Bajó la mirada hasta sus carnosos labios, tan apetecibles.

—Mira que yo no veo que nos estén prestando atención.

Ella buscó algún par de ojos curiosos, pero no encontró nada. La mayoría ya había salido, aunque unos cuantos se concentraban alrededor de la mesa llena de bocadillos; pero nada más, y estaban más concentrados en comer que en la pareja junto a la ventana.

Él dio un paso al frente, ocasionando que respirara profundo y alzara la barbilla para poder enfrentarlo. Eso era lo que más le gustaba de rondarla, le fascinaban sus reacciones. Que parecía doblegarse, pero después lo hacía sentir inseguro.

Estudió su rostro de cerca, había espacio entre los dos, pero era reducido. Nada decente, pero tampoco inmoral. Quien los hubiera visto habría pensado que estaban intercambiando opiniones entre colegas, eso si no se ponían a analizar la escena.

Bajó los ojos hasta su cuello largo y tentados, siguiendo las líneas que creaban la cascada de cabello hasta llegar a sus senos rellenos. Fue a tomar un mechón y lo envolvió en su dedo índice. Sonrió con satisfacción cuando su pecho se movió con más rapidez, regresó la vista a los labios ahora entreabiertos. Lo estaban invitando a tomarlos, a hacerle promesas cargadas de cosas que seguramente nunca había conocido.
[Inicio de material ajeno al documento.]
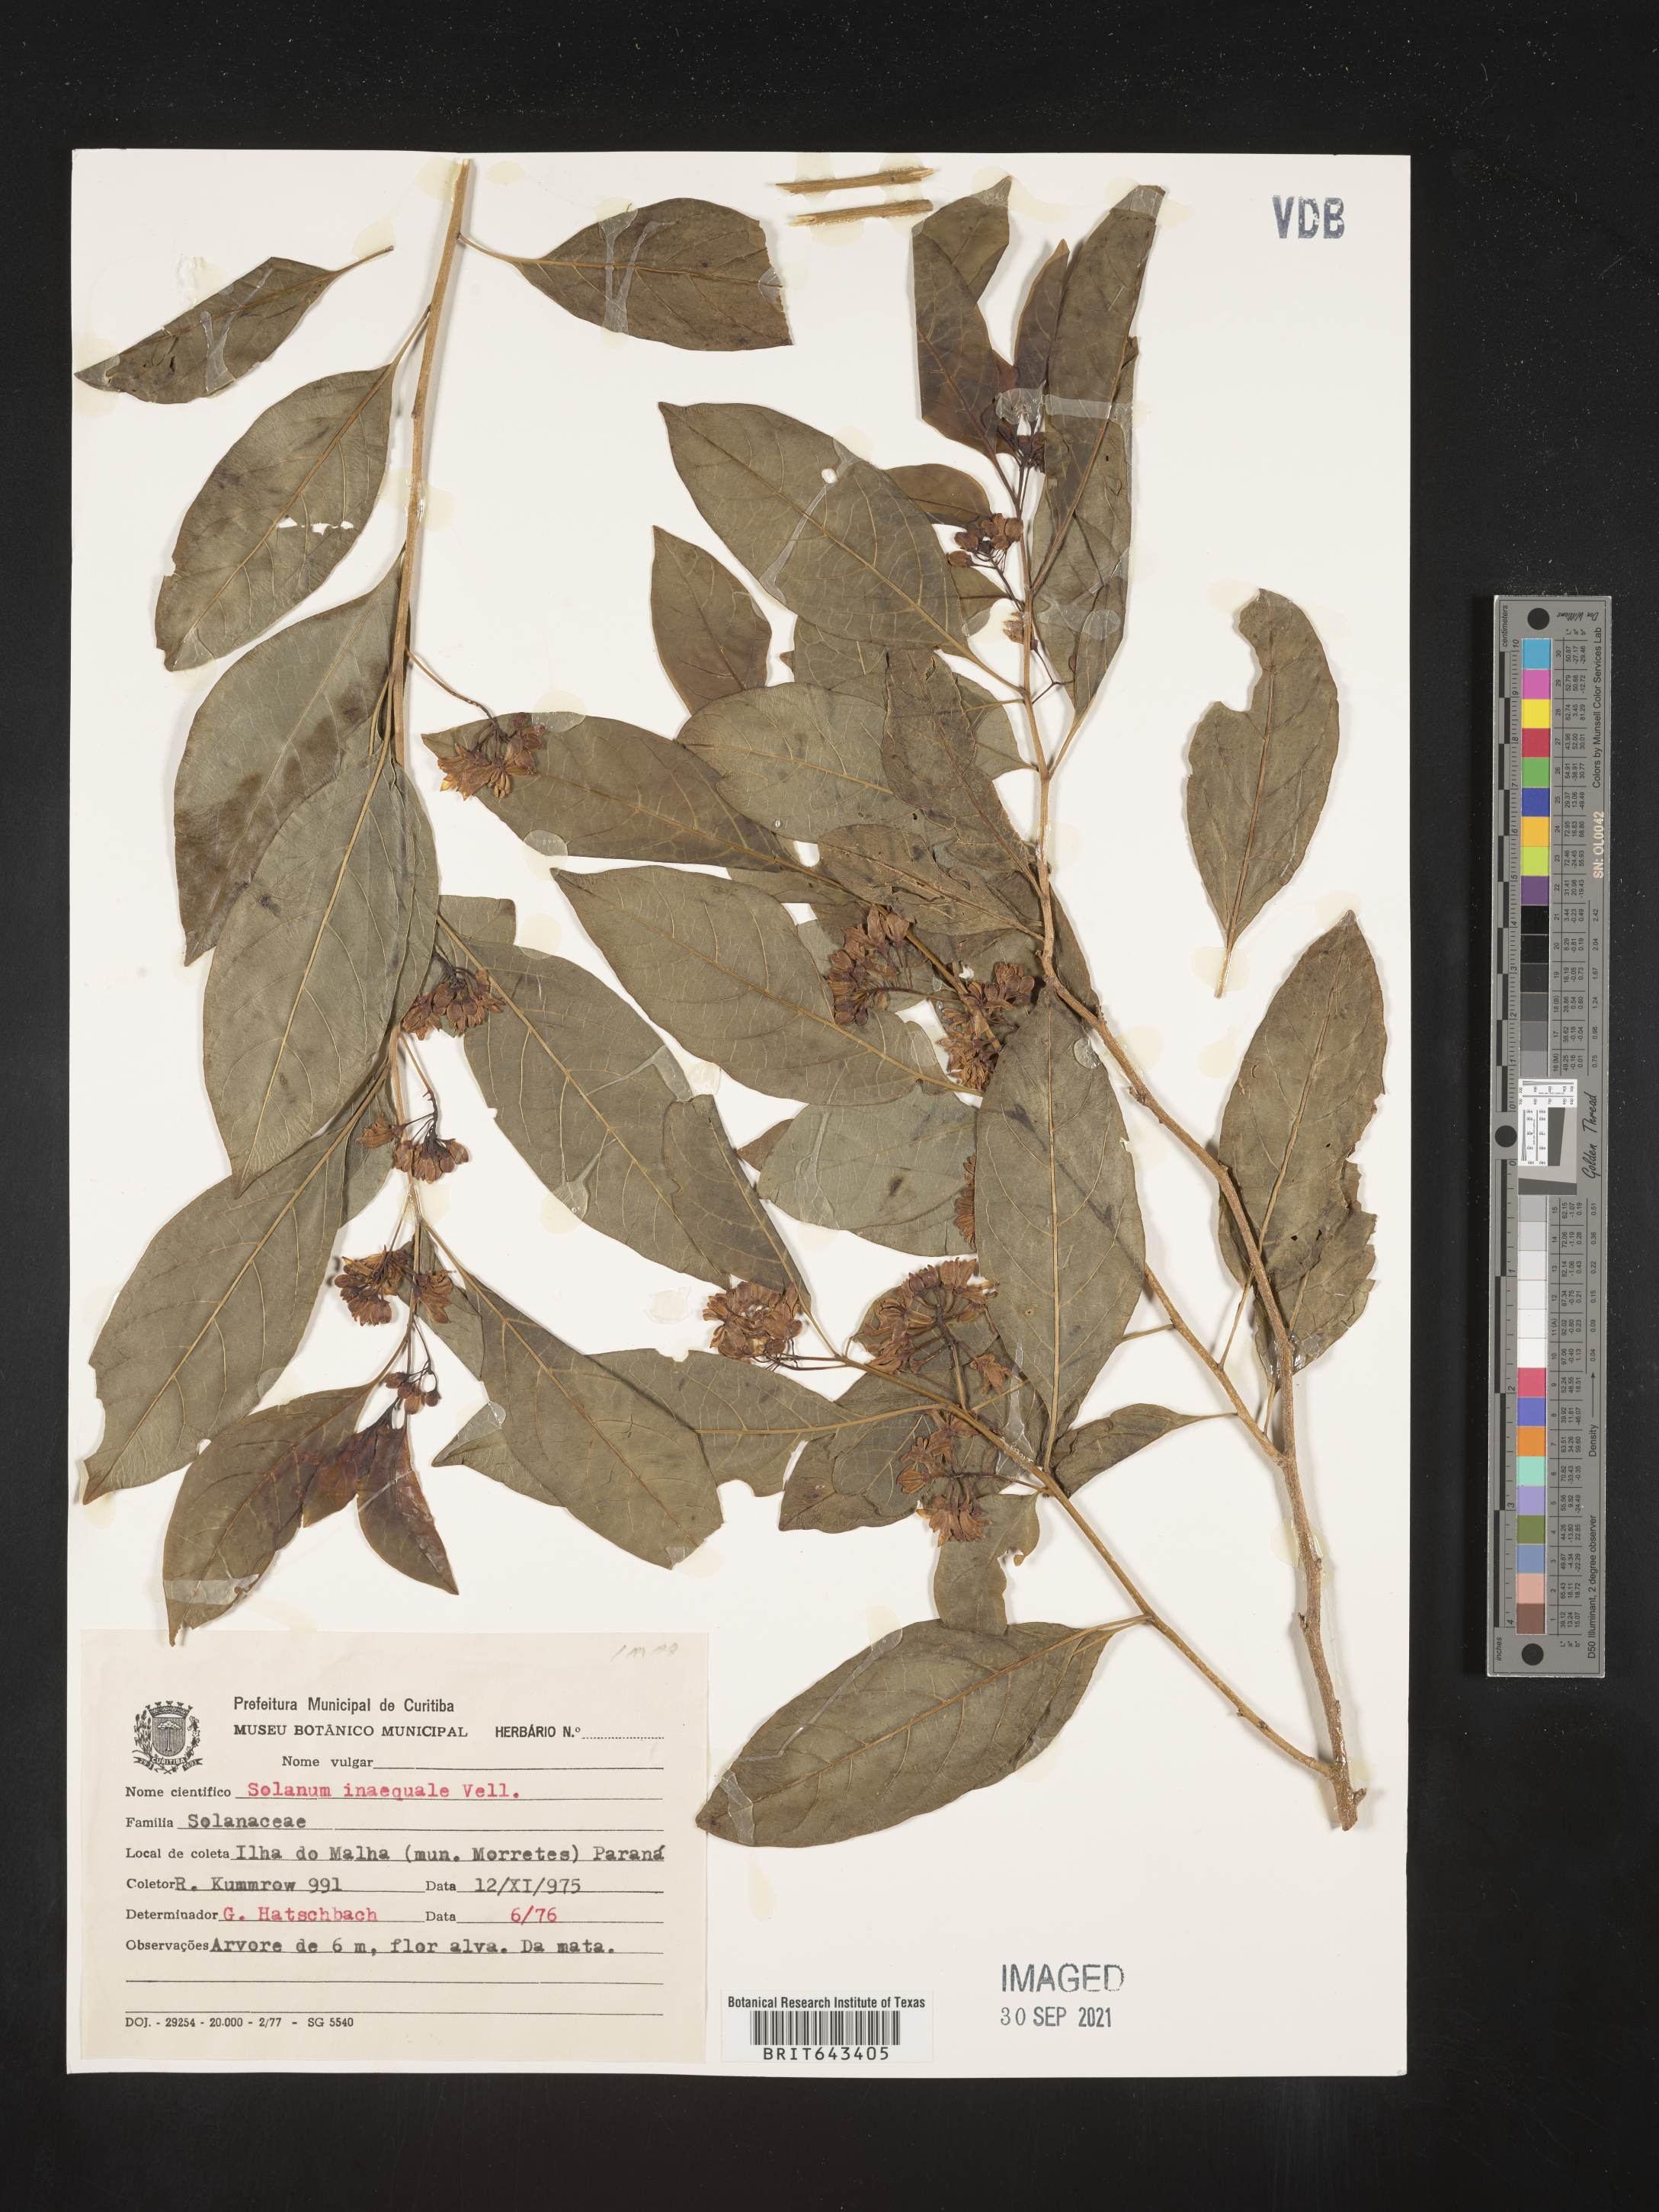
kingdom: Plantae
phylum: Tracheophyta
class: Magnoliopsida
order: Solanales
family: Solanaceae
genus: Solanum
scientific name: Solanum
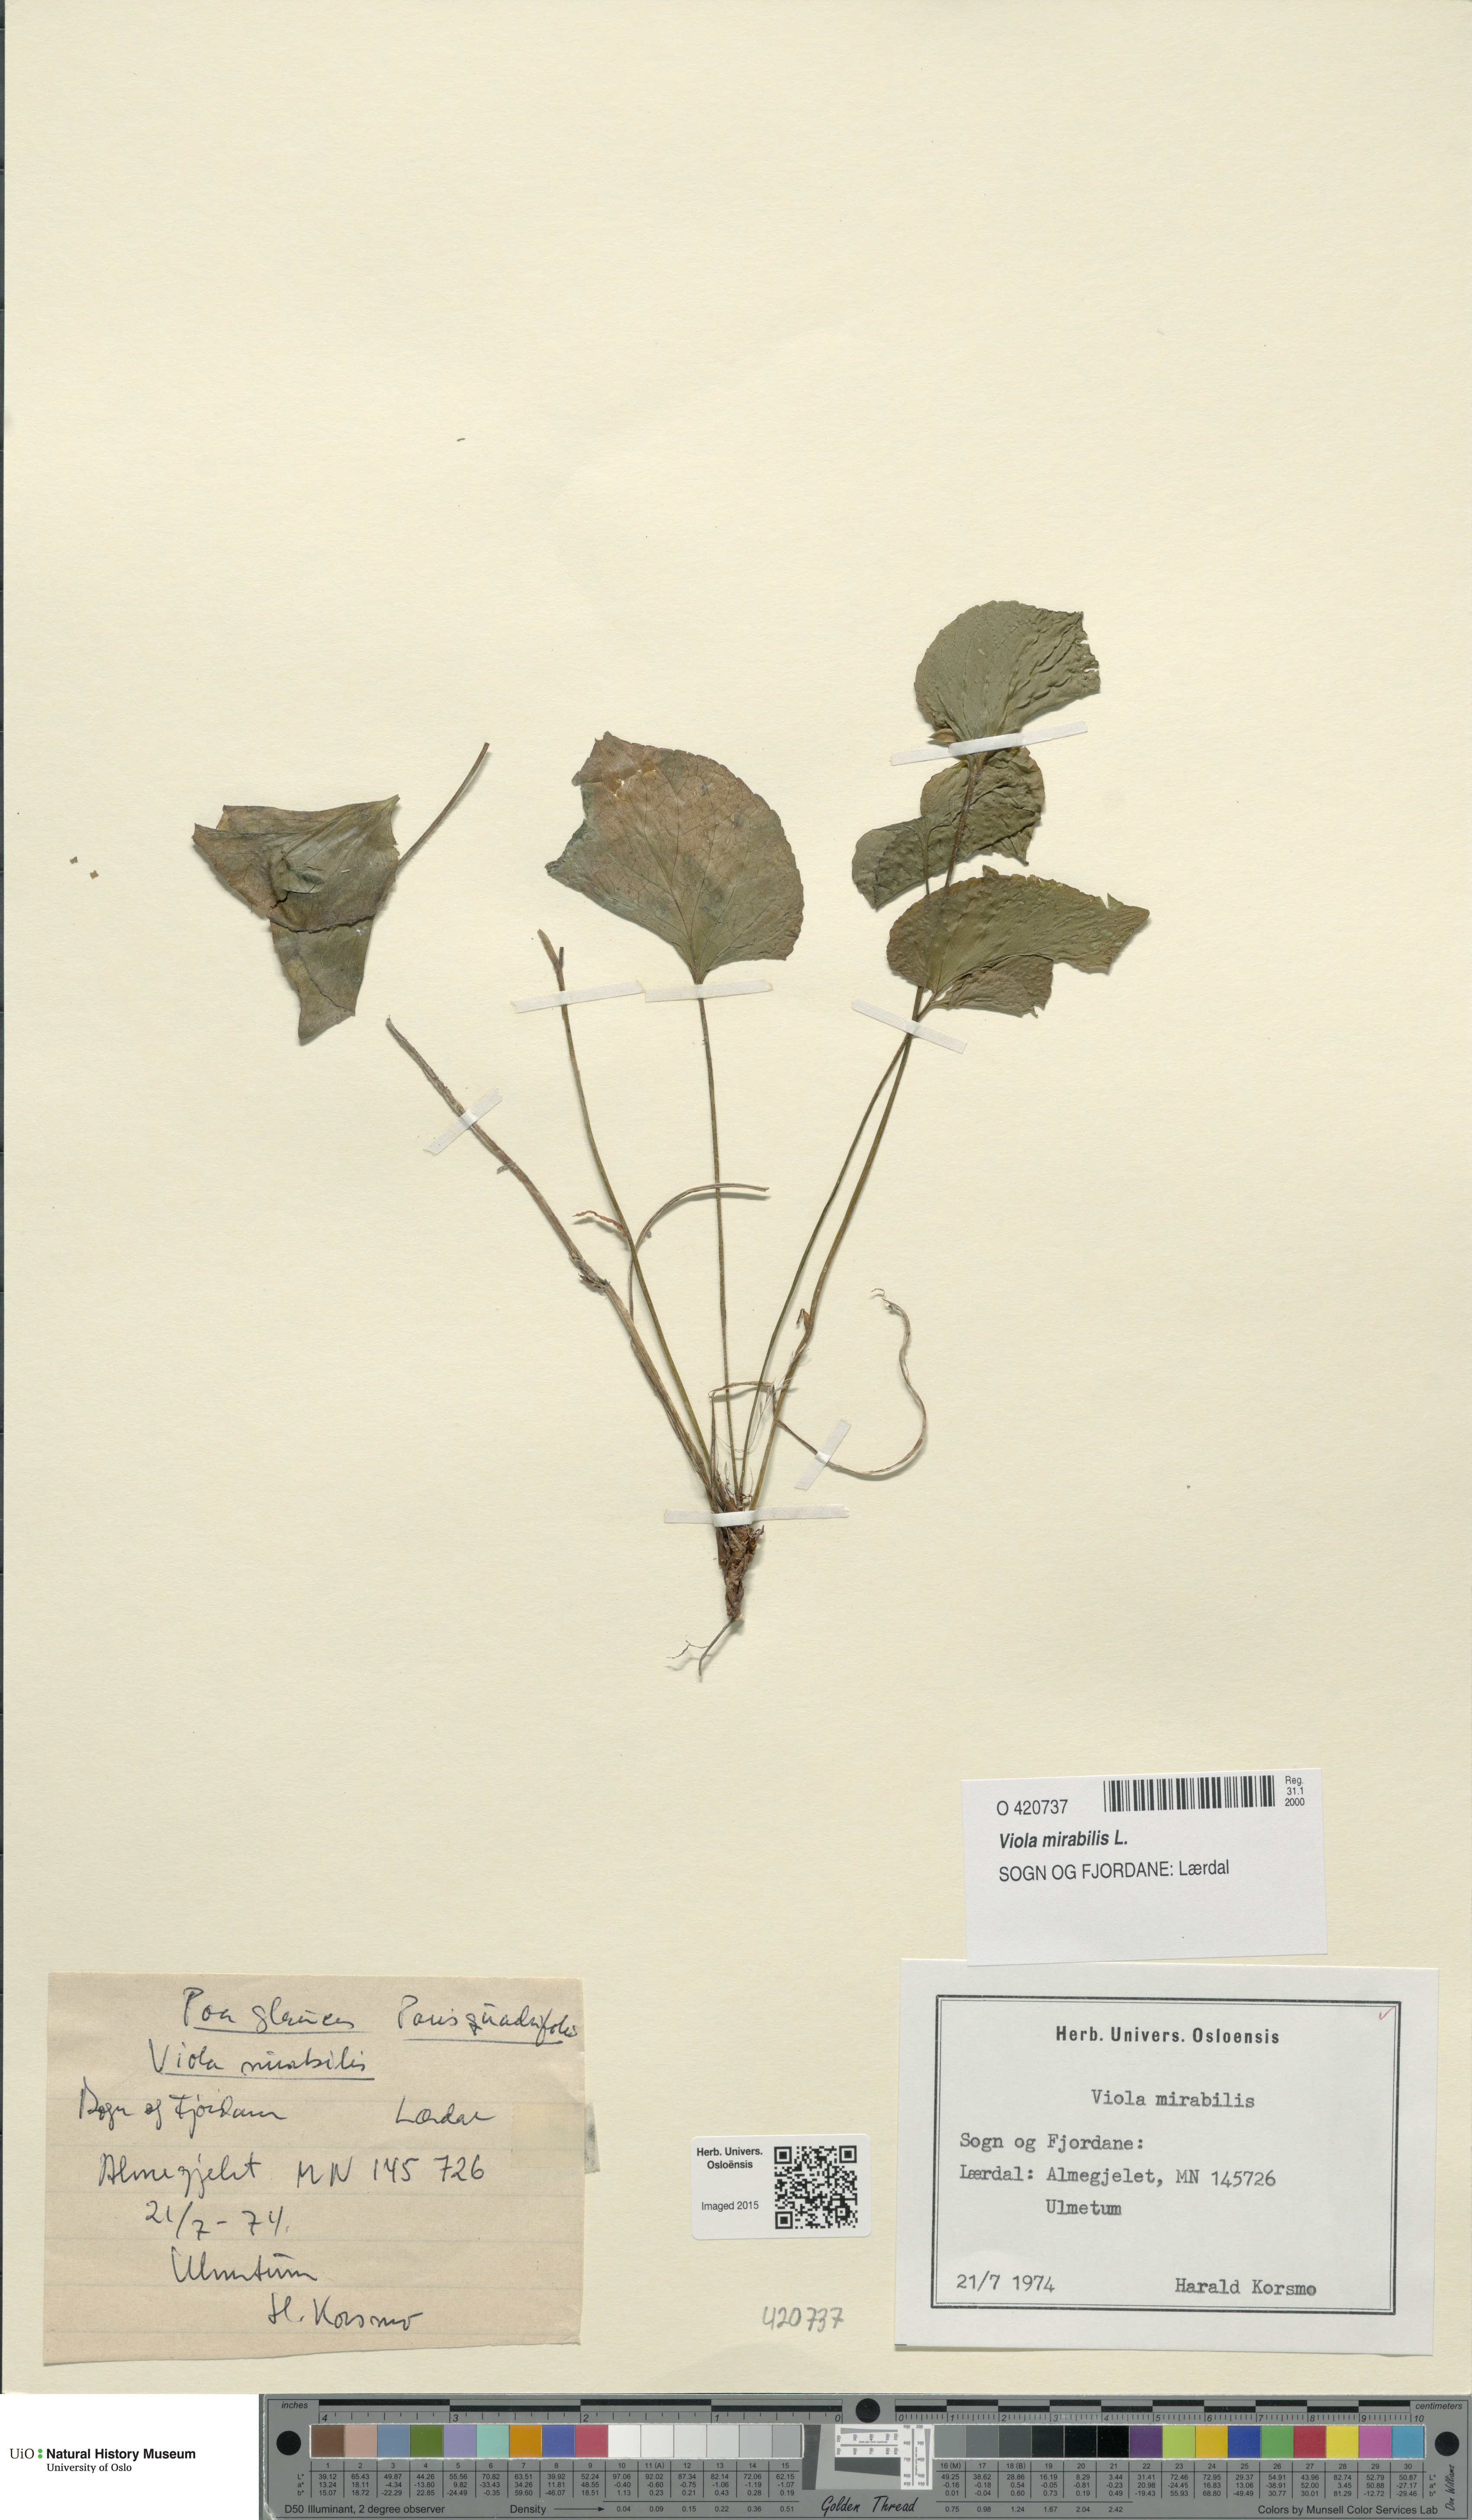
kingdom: Plantae
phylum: Tracheophyta
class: Magnoliopsida
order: Malpighiales
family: Violaceae
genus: Viola
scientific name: Viola mirabilis
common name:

Quería mostrarle el tipo de emociones que te hacían enloquecer y volverte adicto.

Sabía que había tenido esposo, pero su instinto nunca le fallaba, podría asegurar que esa mujer quería ser corrompida. Y Jayden estaba encantado de ayudarla.

—Me debes una comida, ¿recuerdas? —le recordó él.

—Lo que recuerdo es que le dije que no sucedería —contestó con el ceño fruncido. Les lanzó una mirada de reojo a los dedos que se aferraban a su cabello y le daban vueltas a un mechón. Estaba jugando.

—¿Siempre fuiste tan formal? —preguntó, aguijoneándola.

Miranda se envaró y le dio una mirada envenenada, quiso alejarse dando un paso atrás, pero Jayden fue ágil. La retuvo colocando la palma en su antebrazo, le dio un jaloncito para acercarla más que al principio.